## [Atividade 1]
Responda com base no trecho sobre Constantino:
(a) Em que dia Constantino acampa nas proximidades de Roma?
(b) Segundo Lactâncio, que sinal Cristo ordenou colocar sobre o escudo das tropas?
(c) Na versão de Eusébio, que palavras em grego acompanhavam a cruz luminosa vista no céu?
## [Atividade 2]
No trecho sobre Constantino, de que modo Eusébio afirma ter conhecido os pormenores do episódio? Explique em uma a três frases.

## [Trecho do texto]
============================================================
Constantino marcha pela Via Flamínia, acampa nas proximidades de Roma no dia 27 de outubro e, no dia seguinte, após uma grande batalha, vence os exércitos de Magêncio, o qual perece durante a luta, seu corpo é encontrado boiando no rio, sua cabeça é cortada e exibida pela cidade espetada numa lança. Além da vitória estratégica de Constantino, essa batalha tem ainda um outro significado: ela marca a conversão de Constantino ao cristianismo, num episódio cercado de mistério e interpretações, mas que não pode ser negado historicamente. Daniel-Rops narra o episódio da seguinte forma:

Uma noite - diz Lactâncio -, pouco antes da batalha, Constantino teve um êxtase durante o qual recebeu de Cristo a ordem de colocar sobre o escudo das suas tropas um sinal formado pelas letras CH e R ligadas; é este, com efeito, o monograma que se encontra nas moedas e inscrições constantinianas. Quanto a Eusébio, informado - segundo diz - pelo seu herói imperial, que no fim da vida lhe teria contado todos os pormenores do episódio, eis a sua versão: momentos antes de entrar na luta contra Magêncio, Constantino apelou para o Deus dos cristãos e então, em pleno dia, viu no céu, para os lados do poente, uma cruz luminosa com estas palavras em grego: "Com este sinal vencerás". Na noite seguinte, Cristo apareceu-lhe e mostrou-lhe a cruz, convidando-o a mandar fazer uma insígnia que a representasse. Esta insígnia é o Labarum, estandarte em forma de cruz que, a partir daí, acompanhou os exércitos de Constantino. (p.407)
============================================================
## [Extrato de dados]
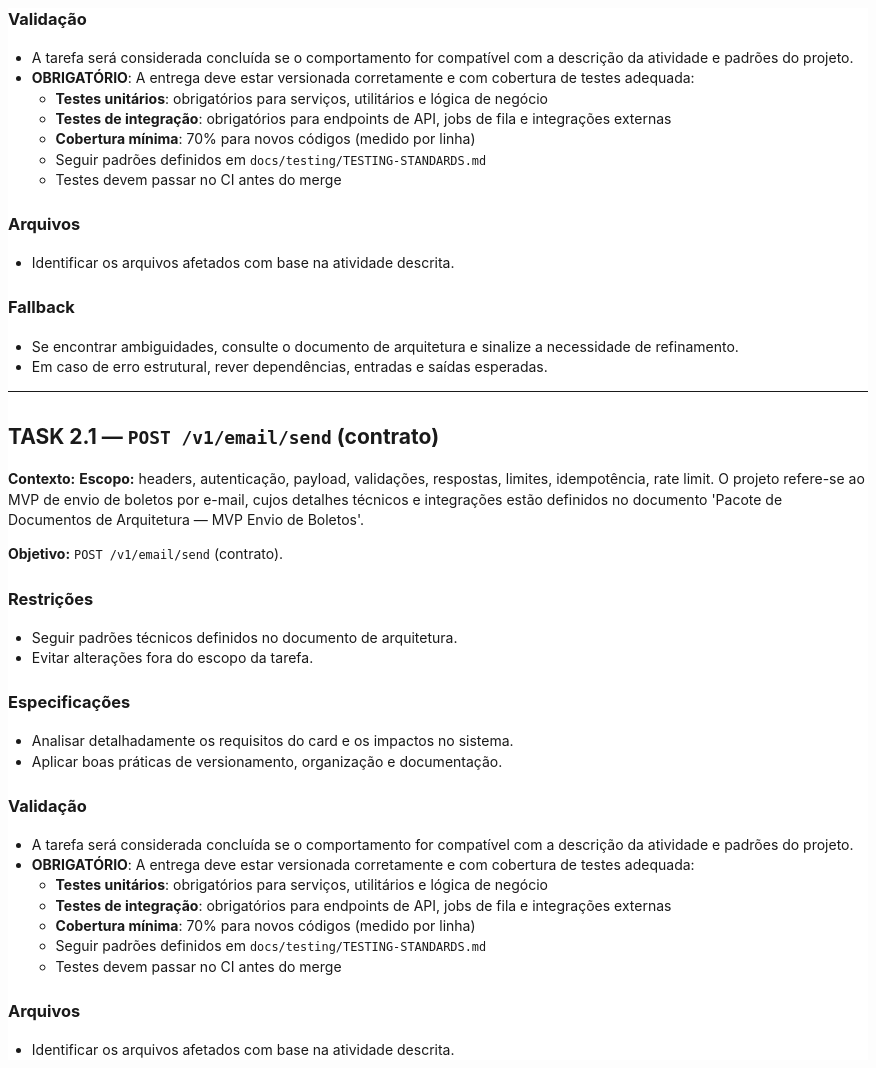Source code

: ### Validação
- A tarefa será considerada concluída se o comportamento for compatível com a descrição da atividade e padrões do projeto.
- **OBRIGATÓRIO**: A entrega deve estar versionada corretamente e com cobertura de testes adequada:
  - **Testes unitários**: obrigatórios para serviços, utilitários e lógica de negócio
  - **Testes de integração**: obrigatórios para endpoints de API, jobs de fila e integrações externas
  - **Cobertura mínima**: 70% para novos códigos (medido por linha)
  - Seguir padrões definidos em `docs/testing/TESTING-STANDARDS.md`
  - Testes devem passar no CI antes do merge

### Arquivos
- Identificar os arquivos afetados com base na atividade descrita.

### Fallback
- Se encontrar ambiguidades, consulte o documento de arquitetura e sinalize a necessidade de refinamento.
- Em caso de erro estrutural, rever dependências, entradas e saídas esperadas.

---
## TASK 2.1 — `POST /v1/email/send` (contrato)

**Contexto:** **Escopo:** headers, autenticação, payload, validações, respostas, limites, idempotência, rate limit.   O projeto refere-se ao MVP de envio de boletos por e-mail, cujos detalhes técnicos e integrações estão definidos no documento 'Pacote de Documentos de Arquitetura — MVP Envio de Boletos'.

**Objetivo:** `POST /v1/email/send` (contrato).

### Restrições
- Seguir padrões técnicos definidos no documento de arquitetura.
- Evitar alterações fora do escopo da tarefa.

### Especificações
- Analisar detalhadamente os requisitos do card e os impactos no sistema.
- Aplicar boas práticas de versionamento, organização e documentação.

### Validação
- A tarefa será considerada concluída se o comportamento for compatível com a descrição da atividade e padrões do projeto.
- **OBRIGATÓRIO**: A entrega deve estar versionada corretamente e com cobertura de testes adequada:
  - **Testes unitários**: obrigatórios para serviços, utilitários e lógica de negócio
  - **Testes de integração**: obrigatórios para endpoints de API, jobs de fila e integrações externas
  - **Cobertura mínima**: 70% para novos códigos (medido por linha)
  - Seguir padrões definidos em `docs/testing/TESTING-STANDARDS.md`
  - Testes devem passar no CI antes do merge

### Arquivos
- Identificar os arquivos afetados com base na atividade descrita.
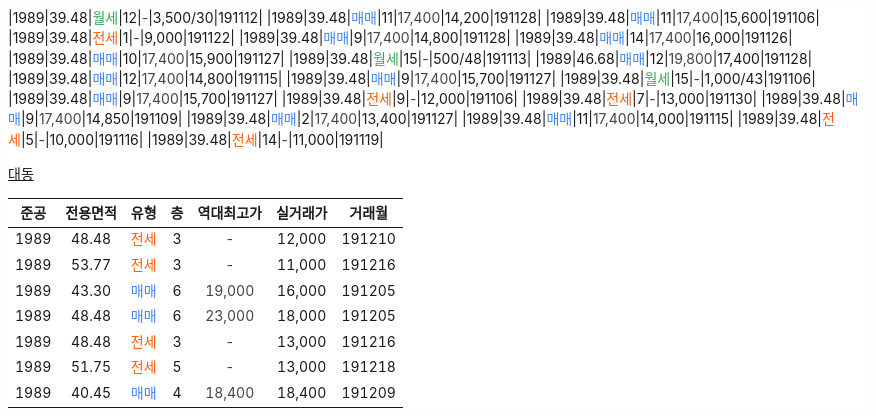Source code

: |1989|39.48|<span style="color:#34a853">월세</span>|12|<span style="color:#444444">-</span>|3,500/30|191112|
|1989|39.48|<span style="color:#4285f3">매매</span>|11|<span style="color:#444444">17,400</span>|14,200|191128|
|1989|39.48|<span style="color:#4285f3">매매</span>|11|<span style="color:#444444">17,400</span>|15,600|191106|
|1989|39.48|<span style="color:#ff5a00">전세</span>|1|<span style="color:#444444">-</span>|9,000|191122|
|1989|39.48|<span style="color:#4285f3">매매</span>|9|<span style="color:#444444">17,400</span>|14,800|191128|
|1989|39.48|<span style="color:#4285f3">매매</span>|14|<span style="color:#444444">17,400</span>|16,000|191126|
|1989|39.48|<span style="color:#4285f3">매매</span>|10|<span style="color:#444444">17,400</span>|15,900|191127|
|1989|39.48|<span style="color:#34a853">월세</span>|15|<span style="color:#444444">-</span>|500/48|191113|
|1989|46.68|<span style="color:#4285f3">매매</span>|12|<span style="color:#444444">19,800</span>|17,400|191128|
|1989|39.48|<span style="color:#4285f3">매매</span>|12|<span style="color:#444444">17,400</span>|14,800|191115|
|1989|39.48|<span style="color:#4285f3">매매</span>|9|<span style="color:#444444">17,400</span>|15,700|191127|
|1989|39.48|<span style="color:#34a853">월세</span>|15|<span style="color:#444444">-</span>|1,000/43|191106|
|1989|39.48|<span style="color:#4285f3">매매</span>|9|<span style="color:#444444">17,400</span>|15,700|191127|
|1989|39.48|<span style="color:#ff5a00">전세</span>|9|<span style="color:#444444">-</span>|12,000|191106|
|1989|39.48|<span style="color:#ff5a00">전세</span>|7|<span style="color:#444444">-</span>|13,000|191130|
|1989|39.48|<span style="color:#4285f3">매매</span>|9|<span style="color:#444444">17,400</span>|14,850|191109|
|1989|39.48|<span style="color:#4285f3">매매</span>|2|<span style="color:#444444">17,400</span>|13,400|191127|
|1989|39.48|<span style="color:#4285f3">매매</span>|11|<span style="color:#444444">17,400</span>|14,000|191115|
|1989|39.48|<span style="color:#ff5a00">전세</span>|5|<span style="color:#444444">-</span>|10,000|191116|
|1989|39.48|<span style="color:#ff5a00">전세</span>|14|<span style="color:#444444">-</span>|11,000|191119|


<script async src="//pagead2.googlesyndication.com/pagead/js/adsbygoogle.js"></script>

<ins class="adsbygoogle"
     style="display:block"
     data-ad-client="ca-pub-1142216861245946"
     data-ad-slot="4805727019"
     data-ad-format="auto"
     data-full-width-responsive="true"></ins>
<script>
(adsbygoogle = window.adsbygoogle || []).push({});
</script>


[대동](https://search.naver.com/search.naver?query=%EC%9D%B8%EC%B2%9C%EA%B4%91%EC%97%AD%EC%8B%9C+%EB%B6%80%ED%8F%89%EA%B5%AC+%EB%B6%80%EA%B0%9C%EB%8F%99+%EB%8C%80%EB%8F%99)

|준공|전용면적|유형|층|역대최고가|실거래가|거래월|
|:---:|:---:|:---:|:---:|:---:|:---:|:---:|
|1989|48.48|<span style="color:#ff5a00">전세</span>|3|<span style="color:#444444">-</span>|12,000|191210|
|1989|53.77|<span style="color:#ff5a00">전세</span>|3|<span style="color:#444444">-</span>|11,000|191216|
|1989|43.30|<span style="color:#4285f3">매매</span>|6|<span style="color:#444444">19,000</span>|16,000|191205|
|1989|48.48|<span style="color:#4285f3">매매</span>|6|<span style="color:#444444">23,000</span>|18,000|191205|
|1989|48.48|<span style="color:#ff5a00">전세</span>|3|<span style="color:#444444">-</span>|13,000|191216|
|1989|51.75|<span style="color:#ff5a00">전세</span>|5|<span style="color:#444444">-</span>|13,000|191218|
|1989|40.45|<span style="color:#4285f3">매매</span>|4|<span style="color:#444444">18,400</span>|18,400|191209|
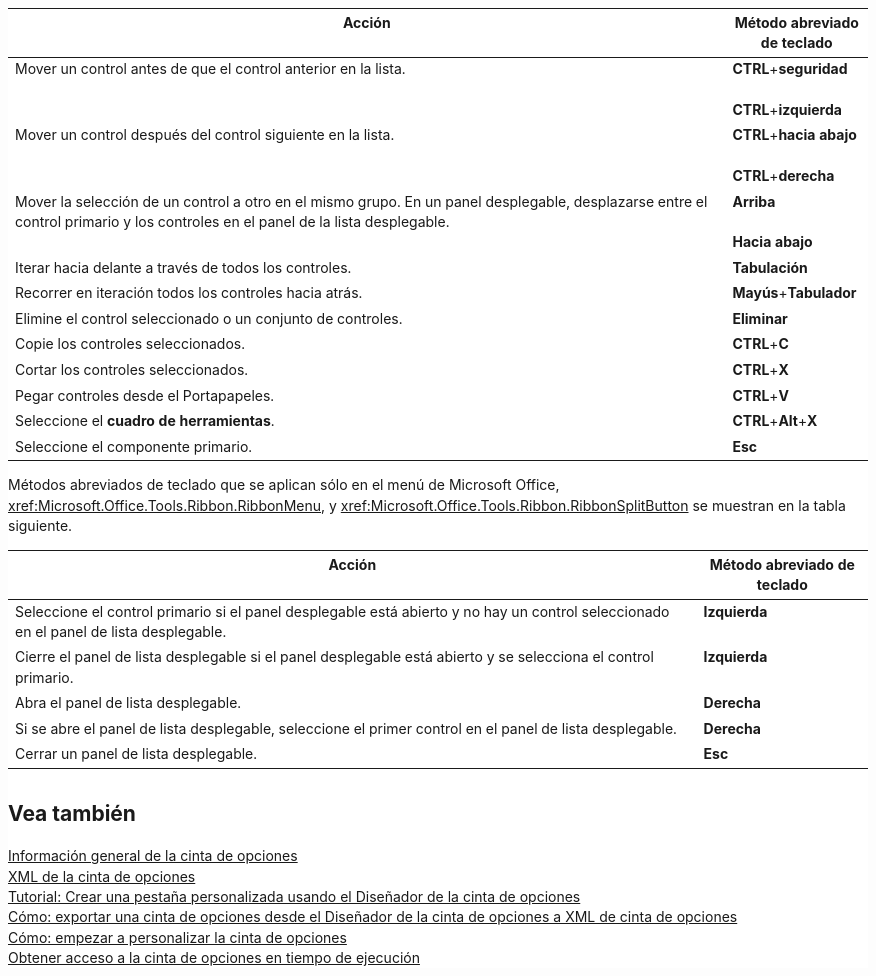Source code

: |Acción|Método abreviado de teclado|  
|------------|-----------------------|  
|Mover un control antes de que el control anterior en la lista.|**CTRL**+**seguridad**<br /><br /> **CTRL**+**izquierda**|  
|Mover un control después del control siguiente en la lista.|**CTRL**+**hacia abajo**<br /><br /> **CTRL**+**derecha**|  
|Mover la selección de un control a otro en el mismo grupo. En un panel desplegable, desplazarse entre el control primario y los controles en el panel de la lista desplegable.|**Arriba**<br /><br /> **Hacia abajo**|  
|Iterar hacia delante a través de todos los controles.|**Tabulación**|  
|Recorrer en iteración todos los controles hacia atrás.|**Mayús**+**Tabulador**|  
|Elimine el control seleccionado o un conjunto de controles.|**Eliminar**|  
|Copie los controles seleccionados.|**CTRL**+**C**|  
|Cortar los controles seleccionados.|**CTRL**+**X**|  
|Pegar controles desde el Portapapeles.|**CTRL**+**V**|  
|Seleccione el **cuadro de herramientas**.|**CTRL**+**Alt**+**X**|  
|Seleccione el componente primario.|**Esc**|  
  
 Métodos abreviados de teclado que se aplican sólo en el menú de Microsoft Office, <xref:Microsoft.Office.Tools.Ribbon.RibbonMenu>, y <xref:Microsoft.Office.Tools.Ribbon.RibbonSplitButton> se muestran en la tabla siguiente.  
  
|Acción|Método abreviado de teclado|  
|------------|-----------------------|  
|Seleccione el control primario si el panel desplegable está abierto y no hay un control seleccionado en el panel de lista desplegable.|**Izquierda**|  
|Cierre el panel de lista desplegable si el panel desplegable está abierto y se selecciona el control primario.|**Izquierda**|  
|Abra el panel de lista desplegable.|**Derecha**|  
|Si se abre el panel de lista desplegable, seleccione el primer control en el panel de lista desplegable.|**Derecha**|  
|Cerrar un panel de lista desplegable.|**Esc**|  
  
## <a name="see-also"></a>Vea también  
 [Información general de la cinta de opciones](../vsto/ribbon-overview.md)   
 [XML de la cinta de opciones](../vsto/ribbon-xml.md)   
 [Tutorial: Crear una pestaña personalizada usando el Diseñador de la cinta de opciones](../vsto/walkthrough-creating-a-custom-tab-by-using-the-ribbon-designer.md)   
 [Cómo: exportar una cinta de opciones desde el Diseñador de la cinta de opciones a XML de cinta de opciones](../vsto/how-to-export-a-ribbon-from-the-ribbon-designer-to-ribbon-xml.md)   
 [Cómo: empezar a personalizar la cinta de opciones](../vsto/how-to-get-started-customizing-the-ribbon.md)   
 [Obtener acceso a la cinta de opciones en tiempo de ejecución](../vsto/accessing-the-ribbon-at-run-time.md)  
  
  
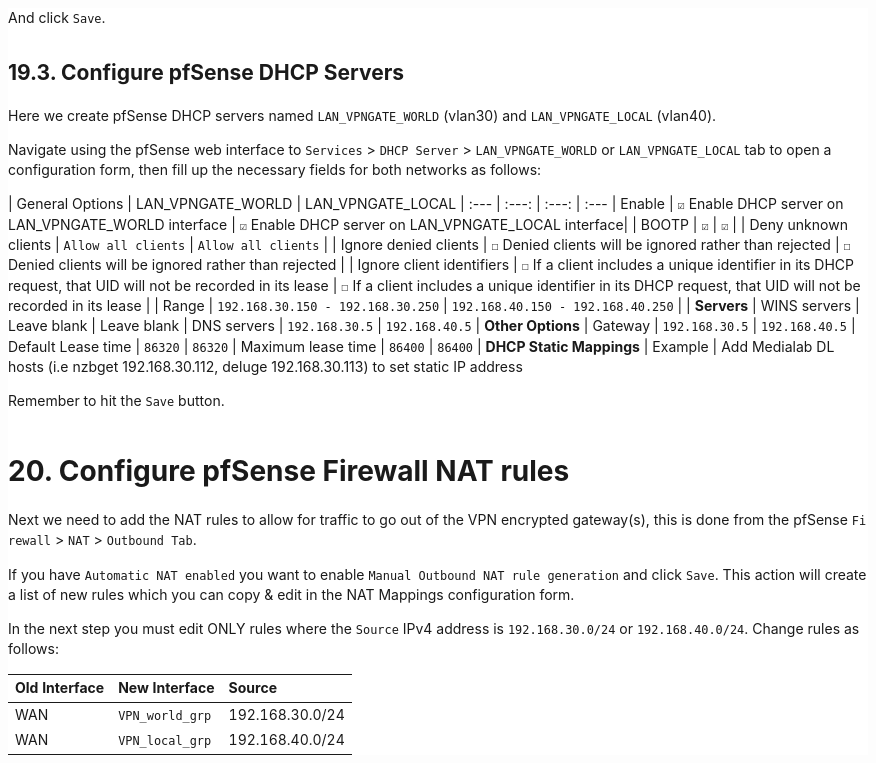 And click `Save`.

## 19.3. Configure pfSense DHCP Servers
Here we create pfSense DHCP servers named `LAN_VPNGATE_WORLD` (vlan30) and `LAN_VPNGATE_LOCAL` (vlan40).

Navigate using the pfSense web interface to `Services` > `DHCP Server` > `LAN_VPNGATE_WORLD` or `LAN_VPNGATE_LOCAL` tab to open a configuration form, then fill up the necessary fields for both networks as follows:

| General Options | LAN_VPNGATE_WORLD | LAN_VPNGATE_LOCAL
| :---  | :---: | :---: | :---
| Enable | `☑` Enable DHCP server on LAN_VPNGATE_WORLD interface | `☑` Enable DHCP server on LAN_VPNGATE_LOCAL interface|
| BOOTP | `☑` | `☑` |
| Deny unknown clients | `Allow all clients` | `Allow all clients` |
| Ignore denied clients | `☐` Denied clients will be ignored rather than rejected | `☐` Denied clients will be ignored rather than rejected |
| Ignore client identifiers | `☐` If a client includes a unique identifier in its DHCP request, that UID will not be recorded in its lease | `☐` If a client includes a unique identifier in its DHCP request, that UID will not be recorded in its lease |
| Range | `192.168.30.150 - 192.168.30.250` | `192.168.40.150 - 192.168.40.250` |
| **Servers**
| WINS servers | Leave blank | Leave blank
| DNS servers | `192.168.30.5` | `192.168.40.5`
| **Other Options**
| Gateway | `192.168.30.5` | `192.168.40.5`
| Default Lease time | `86320` | `86320`
| Maximum lease time | `86400` | `86400`
| **DHCP Static Mappings**
| Example | Add Medialab DL hosts (i.e nzbget 192.168.30.112, deluge 192.168.30.113) to set static IP address

Remember to hit the `Save` button.

# 20. Configure pfSense Firewall NAT rules
Next we need to add the NAT rules to allow for traffic to go out of the VPN encrypted gateway(s), this is done from the pfSense `Firewall` > `NAT` > `Outbound Tab`. 

If you have `Automatic NAT enabled` you want to enable `Manual Outbound NAT rule generation` and click `Save`. This action will create a list of new rules which you can copy & edit in the NAT Mappings configuration form.

In the next step you must edit ONLY rules where the `Source` IPv4 address is `192.168.30.0/24` or `192.168.40.0/24`. Change rules as follows:

| Old Interface | New Interface | Source
| :---  | :--- | :--- 
| WAN | `VPN_world_grp` | 192.168.30.0/24
| WAN | `VPN_local_grp` | 192.168.40.0/24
============================================================
## [Resposta 1]
(a) No dia 27 de outubro.
(b) Um sinal formado pelas letras CH e R ligadas.
(c) "Com este sinal vencerás".

## [Resposta 2]
Eusébio afirma ter sido informado pelo próprio Constantino, seu herói imperial. Segundo ele, no fim da vida o imperador lhe teria contado todos os pormenores do episódio.